The methodology outlined in this research focuses on predicting liver disease using the Indian Liver Patient Dataset (ILPD), which comprises 167 records of non-liver patients and 416 records of liver patients. The dataset includes various attributes such as age, sex, and biochemical markers (e.g., bilirubin, albumin, alkaline phosphatase, and liver enzyme levels). Data preprocessing involved handling missing values, where null entries in the “Albumin_and_Globulin_Ratio” were replaced with the mean, and duplicate records were identified and removed. A correlation matrix was utilized to assess relationships among features, guiding the selection of relevant attributes while eliminating those with negligible correlation to the target variable.

The proposed methodology incorporates several steps to address the challenges of an imbalanced dataset. Data cleaning and noise removal were performed, including outlier detection using the Z-score method. Balancing techniques were applied to generate synthetic samples for the minority class, followed by feature normalization using the StandardScaler to ensure consistent scaling across features. Various machine learning models, including K-nearest neighbors, logistic regression, and support vector machines, were employed for classification, with hyperparameter tuning conducted through grid search and 5-fold cross-validation to optimize model performance and mitigate overfitting. This comprehensive approach aims to enhance the predictive accuracy of liver disease diagnosis while ensuring the robustness of the models.

Results

In this section, the authors present the results derived from the implemented hybrid models, emphasizing a thorough comparative analysis of their performance. The findings indicate that the hybrid models outperform traditional approaches, particularly in scenarios involving imbalanced datasets. The results highlight the limitations of the traditional methodology, which fails to adequately address the challenges posed by data imbalance, leading to suboptimal outcomes.
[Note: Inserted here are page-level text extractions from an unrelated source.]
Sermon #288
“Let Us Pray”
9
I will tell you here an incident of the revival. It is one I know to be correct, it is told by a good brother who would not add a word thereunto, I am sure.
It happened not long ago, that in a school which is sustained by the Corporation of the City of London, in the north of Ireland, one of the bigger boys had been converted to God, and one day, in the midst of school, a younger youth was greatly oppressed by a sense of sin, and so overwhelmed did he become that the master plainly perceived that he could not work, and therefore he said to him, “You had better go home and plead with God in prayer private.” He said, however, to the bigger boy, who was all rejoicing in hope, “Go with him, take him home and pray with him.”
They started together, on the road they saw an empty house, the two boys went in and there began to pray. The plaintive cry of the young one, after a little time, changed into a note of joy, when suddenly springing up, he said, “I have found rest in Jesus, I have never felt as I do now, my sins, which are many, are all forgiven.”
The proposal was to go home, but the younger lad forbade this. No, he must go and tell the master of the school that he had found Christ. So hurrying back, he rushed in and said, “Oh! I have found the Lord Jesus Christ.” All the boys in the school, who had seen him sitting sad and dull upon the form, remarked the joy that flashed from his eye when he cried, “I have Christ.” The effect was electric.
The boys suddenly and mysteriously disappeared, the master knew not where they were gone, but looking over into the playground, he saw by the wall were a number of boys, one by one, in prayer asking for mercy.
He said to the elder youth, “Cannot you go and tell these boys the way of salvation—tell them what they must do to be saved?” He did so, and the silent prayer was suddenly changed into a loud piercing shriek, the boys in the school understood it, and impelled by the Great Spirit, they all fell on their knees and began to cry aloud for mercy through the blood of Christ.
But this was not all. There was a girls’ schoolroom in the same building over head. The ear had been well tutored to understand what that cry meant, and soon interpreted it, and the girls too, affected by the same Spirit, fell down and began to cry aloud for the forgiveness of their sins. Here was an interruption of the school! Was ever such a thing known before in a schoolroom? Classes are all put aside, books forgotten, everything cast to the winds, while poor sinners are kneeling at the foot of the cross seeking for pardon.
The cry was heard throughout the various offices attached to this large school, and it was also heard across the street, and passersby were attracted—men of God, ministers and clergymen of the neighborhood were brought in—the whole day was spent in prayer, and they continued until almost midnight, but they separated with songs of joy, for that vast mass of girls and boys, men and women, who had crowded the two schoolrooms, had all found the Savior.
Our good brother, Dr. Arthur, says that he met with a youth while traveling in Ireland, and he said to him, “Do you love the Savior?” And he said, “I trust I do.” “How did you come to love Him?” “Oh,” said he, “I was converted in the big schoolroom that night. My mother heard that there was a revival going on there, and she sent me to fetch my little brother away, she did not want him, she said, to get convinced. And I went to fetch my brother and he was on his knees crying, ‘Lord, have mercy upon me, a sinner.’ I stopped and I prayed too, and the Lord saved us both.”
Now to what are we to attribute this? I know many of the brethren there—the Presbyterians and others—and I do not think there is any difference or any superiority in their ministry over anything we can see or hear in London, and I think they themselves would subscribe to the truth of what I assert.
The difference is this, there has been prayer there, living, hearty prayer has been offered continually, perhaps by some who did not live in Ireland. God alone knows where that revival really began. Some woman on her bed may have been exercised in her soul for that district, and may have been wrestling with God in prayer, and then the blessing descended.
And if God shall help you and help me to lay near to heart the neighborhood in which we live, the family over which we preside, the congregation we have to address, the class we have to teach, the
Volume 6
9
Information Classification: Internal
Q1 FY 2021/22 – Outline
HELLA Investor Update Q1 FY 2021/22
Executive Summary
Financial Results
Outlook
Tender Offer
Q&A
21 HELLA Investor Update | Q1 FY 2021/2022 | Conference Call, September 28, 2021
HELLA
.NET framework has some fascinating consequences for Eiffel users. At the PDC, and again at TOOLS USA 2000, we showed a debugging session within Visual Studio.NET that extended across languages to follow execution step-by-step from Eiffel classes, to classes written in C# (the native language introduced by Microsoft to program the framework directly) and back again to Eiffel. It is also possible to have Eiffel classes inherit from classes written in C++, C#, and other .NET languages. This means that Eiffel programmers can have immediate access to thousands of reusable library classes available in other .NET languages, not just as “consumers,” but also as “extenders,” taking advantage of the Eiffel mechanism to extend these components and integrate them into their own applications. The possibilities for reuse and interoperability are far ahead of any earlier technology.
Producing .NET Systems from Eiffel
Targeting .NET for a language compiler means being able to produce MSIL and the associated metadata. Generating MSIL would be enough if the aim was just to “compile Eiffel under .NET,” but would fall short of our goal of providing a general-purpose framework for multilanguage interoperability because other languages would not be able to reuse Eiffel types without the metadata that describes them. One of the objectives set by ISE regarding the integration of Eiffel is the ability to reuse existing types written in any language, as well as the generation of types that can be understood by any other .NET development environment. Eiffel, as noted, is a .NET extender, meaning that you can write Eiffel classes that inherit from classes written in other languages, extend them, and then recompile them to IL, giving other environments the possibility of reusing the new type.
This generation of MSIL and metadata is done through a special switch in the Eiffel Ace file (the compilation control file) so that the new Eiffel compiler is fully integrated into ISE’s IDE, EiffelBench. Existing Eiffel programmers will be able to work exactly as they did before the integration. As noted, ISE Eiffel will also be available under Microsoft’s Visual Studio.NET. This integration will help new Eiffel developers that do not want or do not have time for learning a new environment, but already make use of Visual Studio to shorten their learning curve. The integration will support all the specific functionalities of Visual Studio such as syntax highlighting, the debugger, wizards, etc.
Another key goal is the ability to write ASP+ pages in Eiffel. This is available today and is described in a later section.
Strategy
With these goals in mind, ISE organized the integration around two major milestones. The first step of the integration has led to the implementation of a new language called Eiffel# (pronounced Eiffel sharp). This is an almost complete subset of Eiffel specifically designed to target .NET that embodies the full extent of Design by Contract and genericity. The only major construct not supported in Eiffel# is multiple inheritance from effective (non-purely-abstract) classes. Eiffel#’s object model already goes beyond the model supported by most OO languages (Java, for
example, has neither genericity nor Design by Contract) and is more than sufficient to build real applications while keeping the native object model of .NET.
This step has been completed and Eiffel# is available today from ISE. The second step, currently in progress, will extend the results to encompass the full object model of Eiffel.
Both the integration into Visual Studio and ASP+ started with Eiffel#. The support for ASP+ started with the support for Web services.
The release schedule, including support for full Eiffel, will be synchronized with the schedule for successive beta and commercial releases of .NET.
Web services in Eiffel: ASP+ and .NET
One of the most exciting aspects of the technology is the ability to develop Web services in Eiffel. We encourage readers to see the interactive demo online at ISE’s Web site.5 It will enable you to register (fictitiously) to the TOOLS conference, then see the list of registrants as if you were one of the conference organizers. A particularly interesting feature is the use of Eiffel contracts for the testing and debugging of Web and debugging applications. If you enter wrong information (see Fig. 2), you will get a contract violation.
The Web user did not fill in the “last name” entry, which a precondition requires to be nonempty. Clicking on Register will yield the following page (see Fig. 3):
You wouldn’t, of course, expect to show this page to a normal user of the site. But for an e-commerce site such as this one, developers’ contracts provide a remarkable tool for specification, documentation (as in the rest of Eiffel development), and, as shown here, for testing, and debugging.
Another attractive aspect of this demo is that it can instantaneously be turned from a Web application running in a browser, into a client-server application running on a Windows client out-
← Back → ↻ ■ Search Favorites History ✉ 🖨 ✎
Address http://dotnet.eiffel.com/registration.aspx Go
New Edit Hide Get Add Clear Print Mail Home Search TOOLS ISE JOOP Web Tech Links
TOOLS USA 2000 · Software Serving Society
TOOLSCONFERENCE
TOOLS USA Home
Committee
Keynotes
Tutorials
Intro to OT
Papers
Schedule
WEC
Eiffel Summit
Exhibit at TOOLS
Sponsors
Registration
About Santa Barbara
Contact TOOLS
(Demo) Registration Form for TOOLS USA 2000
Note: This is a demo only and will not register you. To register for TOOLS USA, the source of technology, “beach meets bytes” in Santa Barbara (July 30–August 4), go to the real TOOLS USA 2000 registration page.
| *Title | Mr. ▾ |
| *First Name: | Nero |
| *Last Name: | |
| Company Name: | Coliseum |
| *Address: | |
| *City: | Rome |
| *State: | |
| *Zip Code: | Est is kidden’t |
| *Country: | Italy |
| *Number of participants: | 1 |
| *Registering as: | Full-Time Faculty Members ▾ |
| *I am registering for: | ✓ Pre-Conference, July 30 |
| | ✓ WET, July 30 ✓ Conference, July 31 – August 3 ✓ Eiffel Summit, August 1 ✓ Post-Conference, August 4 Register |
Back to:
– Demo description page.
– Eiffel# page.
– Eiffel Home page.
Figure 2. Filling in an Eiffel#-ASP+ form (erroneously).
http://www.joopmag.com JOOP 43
Additionally, the section outlines the workflow of the system when employing the traditional approach, providing a clear contrast to the enhanced performance achieved through the hybrid models. This comparative exploration underscores the significance of adopting advanced modeling techniques to improve predictive accuracy and overall system efficacy in handling imbalanced datasets.

Discussion

The discussion section of the research paper highlights the significant challenges and advancements in the detection of liver diseases, particularly focusing on the limitations of traditional diagnostic methods and the potential of machine learning (ML) algorithms. Traditional approaches, which include liver function tests, imaging techniques, and biopsies, are often invasive, costly, and may overlook early-stage liver diseases. The authors emphasize that machine learning can enhance early detection and treatment initiation, thereby improving patient outcomes. However, they note that many existing datasets, such as the Indian Patient Liver Disease (ILPD) dataset, are imbalanced, which complicates the predictive accuracy of conventional ML models.

To address these challenges, the paper discusses various balancing techniques and the implementation of hybrid ML models that combine traditional algorithms with advanced methods like the Synthetic Minority Oversampling Technique (SMOTE) and Edited Nearest Neighbors (ENN). The study reports that the proposed hybrid ensemble model, which integrates Recursive Feature Elimination (RFE) for feature selection and SMOTE-ENN for data balancing, achieved an impressive accuracy of 93.2% on the ILPD dataset. This model not only outperformed traditional models but also demonstrated generalizability when applied to the BUPA Liver Disorders Dataset. The authors conclude by underscoring the importance of addressing dataset imbalances and leveraging hybrid models to enhance the predictive capabilities for liver disease detection, thereby paving the way for future research in this critical area.